Tuesday, February 12, 2019

February 12, 2019: Movies I Love: Glory


[For this year’s Valentine’s series, I wanted to highlight and contextualize some of the movies I most love. Leading up to a weekend Guest Post from one of our most impressive scholarly FilmStudiers!]
On three of the many moving, challenging, vital moments in Glory (1989).
1)      Merry Christmas: Perhaps the most thankless role in Glory is that played by the great Andre Braugher. Braugher’s Thomas Searles is a somewhat stereotypical Northern, free African American, far different from most of the men in the 54th Massachusetts, a bookish reader of Emerson and the Transcendentalists who has to learn how to become both a soldier and a member of this new community. It will surprise exactly no one who has ever seen Braugher work to know that he turns that potential cliché into an incredible character, and in so doing creates some of the most beautiful and important moments in the film. None more so than his quick, quiet Christmas Eve exchange with Matthew Broderick’s Colonel Robert Gould Shaw, a brief moment when the two men can go back to being lifelong friends despite all the histories (and hierarchies) in which they have become entangled. Just the music alone is enough to make me tear up.
2)      Ain’t Nobody Clean: I quoted part of Denzel Washington’s Tripp’s memorable dialogue from his one conversation with Broderick’s Shaw in this post; in full, that part of their exchange goes, “It stinks, I suppose.” “Yeah, it stinks bad. And we all covered up in it, too. Ain’t nobody clean. … Be nice to get clean, though.” The moment and conversation are vital for the arc of both of these characters in the film, and directly contributes to their final, tragic but inspiring shared fates. But it’s also a bracing and crucial examination of American racial and social realities, not only in the Civil War era but in our own as well. When Bruce sings, “41 shots and my boots caked in this mud/We’re baptized in these waters and in each other’s blood” in the final verse of “American Skin (41 Shots),” he’s making a very similar point to Tripp’s, reminding us of the darkest yet most defining and potentially liberating truths that unite us.

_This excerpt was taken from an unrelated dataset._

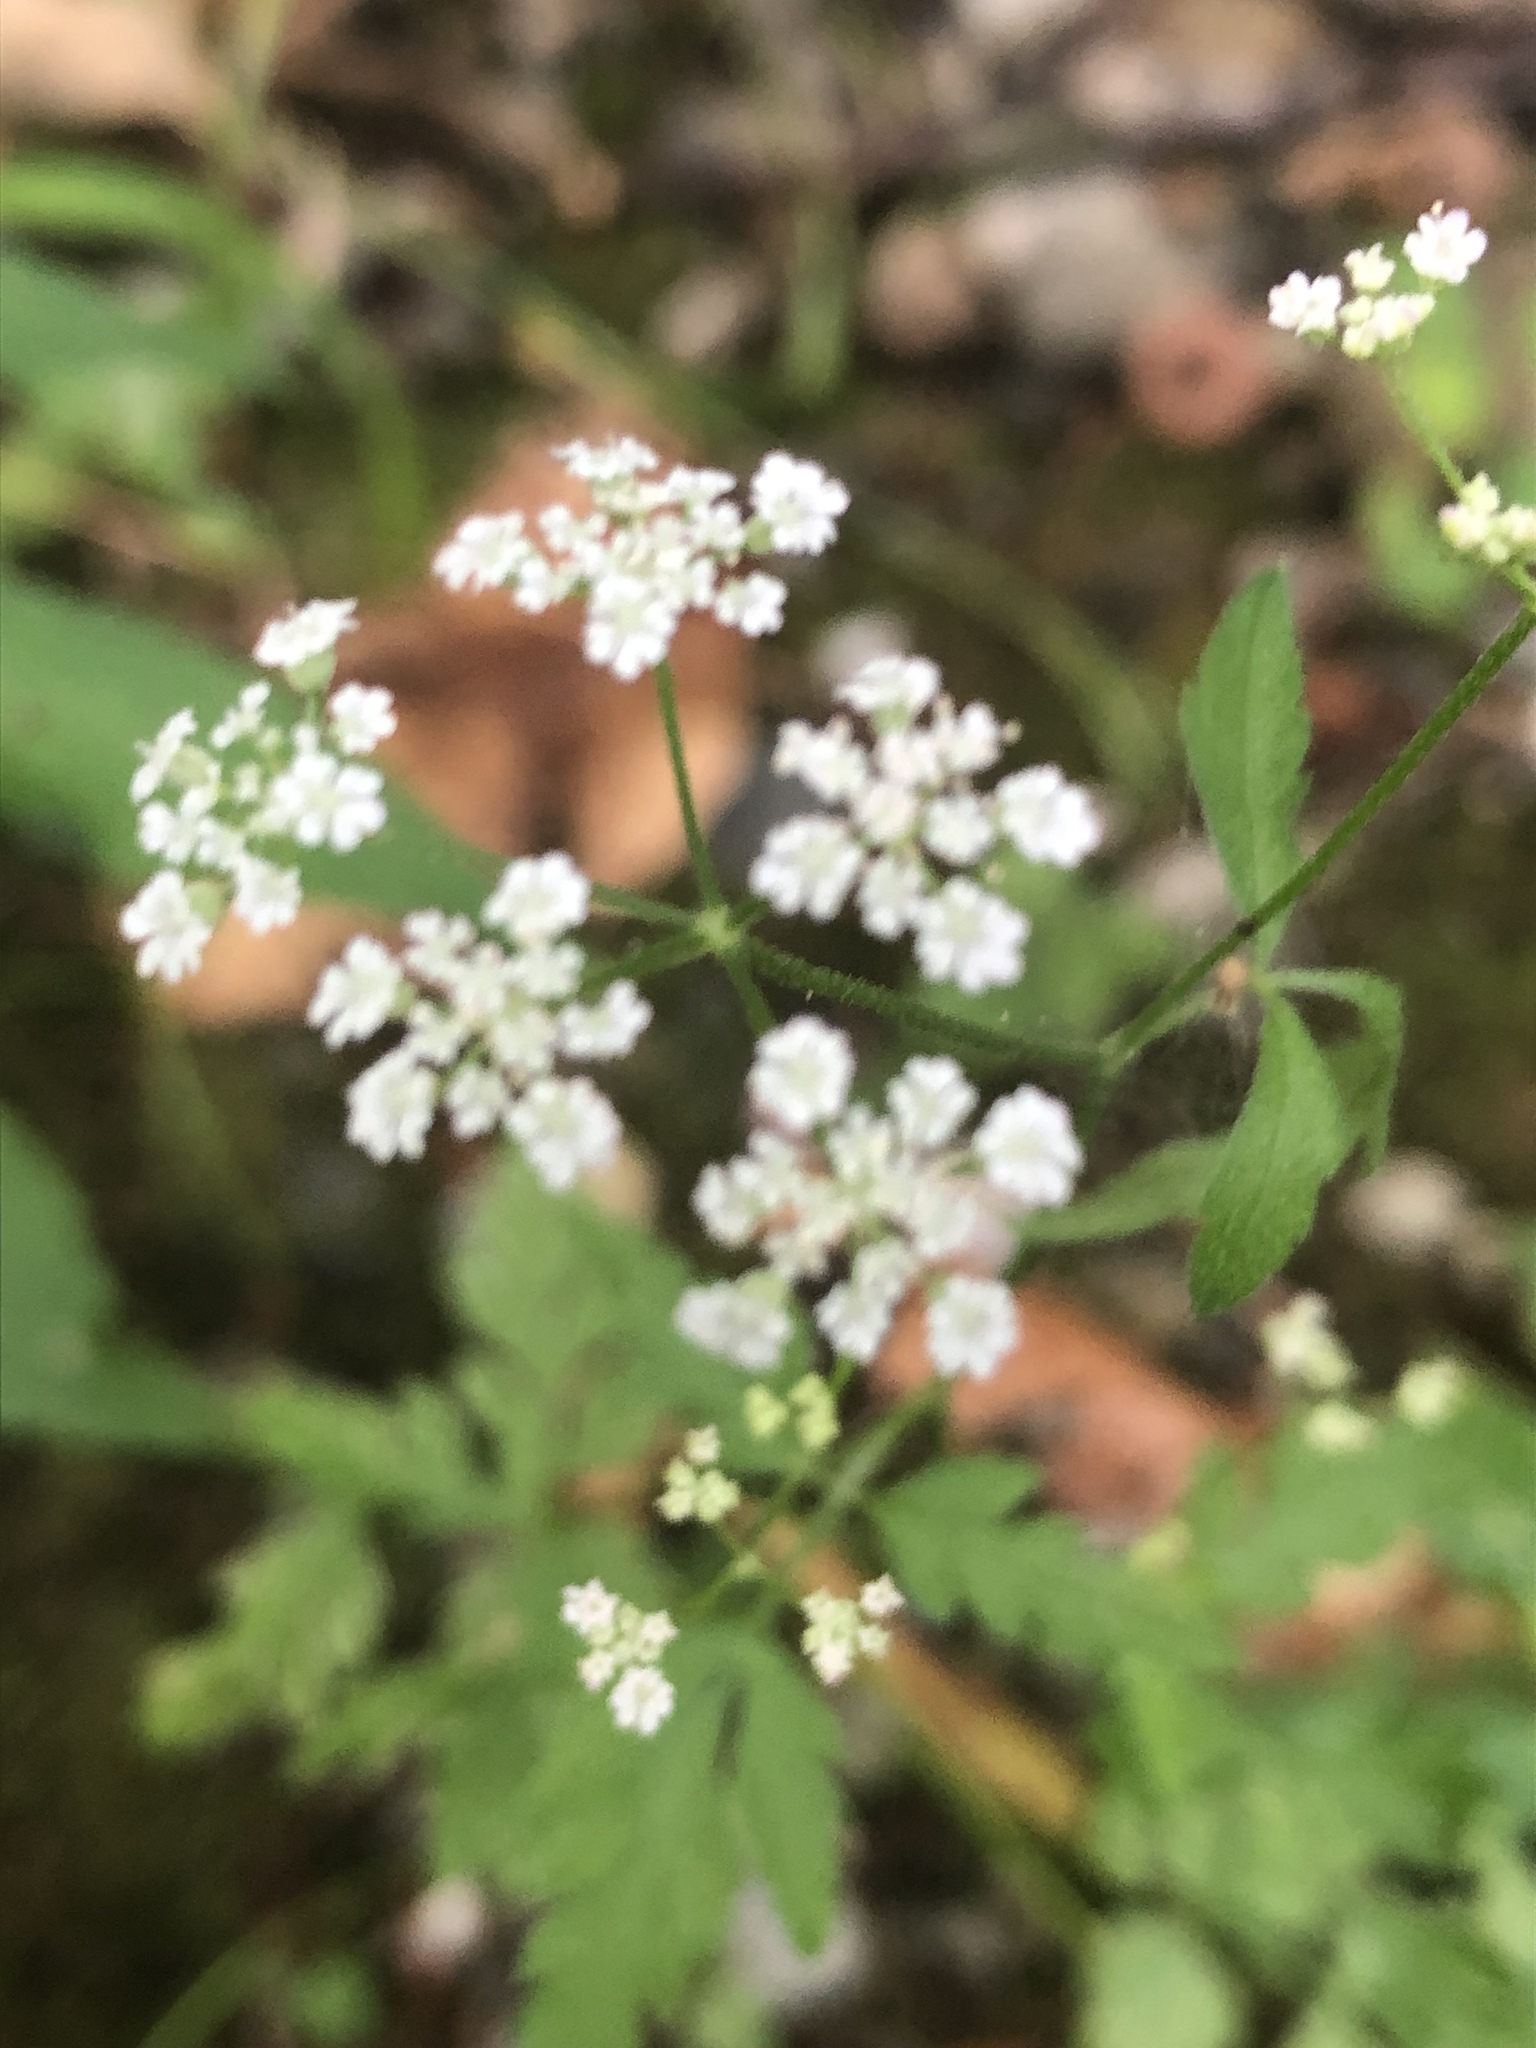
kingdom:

3)      We Men, Ain’t We: Denzel also gets the film’s single best speech, his remarks at the regiment’s pre-battle campfire scene. The whole sequence is at that hyperlink, and you won’t spend a more powerful five minutes today, I assure you. But Denzel’s remarks, which began about the 2:30 mark of that clip and conclude the sequence, are truly a feat of acting and artistic magic: on the page, they would seem to be simple and even clichéd (“Y’all the onliest family I got … I love the 54th”), but on screen Denzel turns them into a series of stunning revelations, first for himself and then for his audiences (on screen and off), that capture the essence of the film, the story of the 54th, the ideals of race and community and nation toward which they gesture. Never more so than in the speech’s final lines: “Don’t much matter what happens tomorrow, ‘cause we men, ain’t we? … We men, ain’t we.” I could highlight dozens more moving and inspiring moments from this amazing film, but this is one I always come back to.
Next movie tomorrow,
Ben
PS. What do you think? Beloved movies you’d highlight?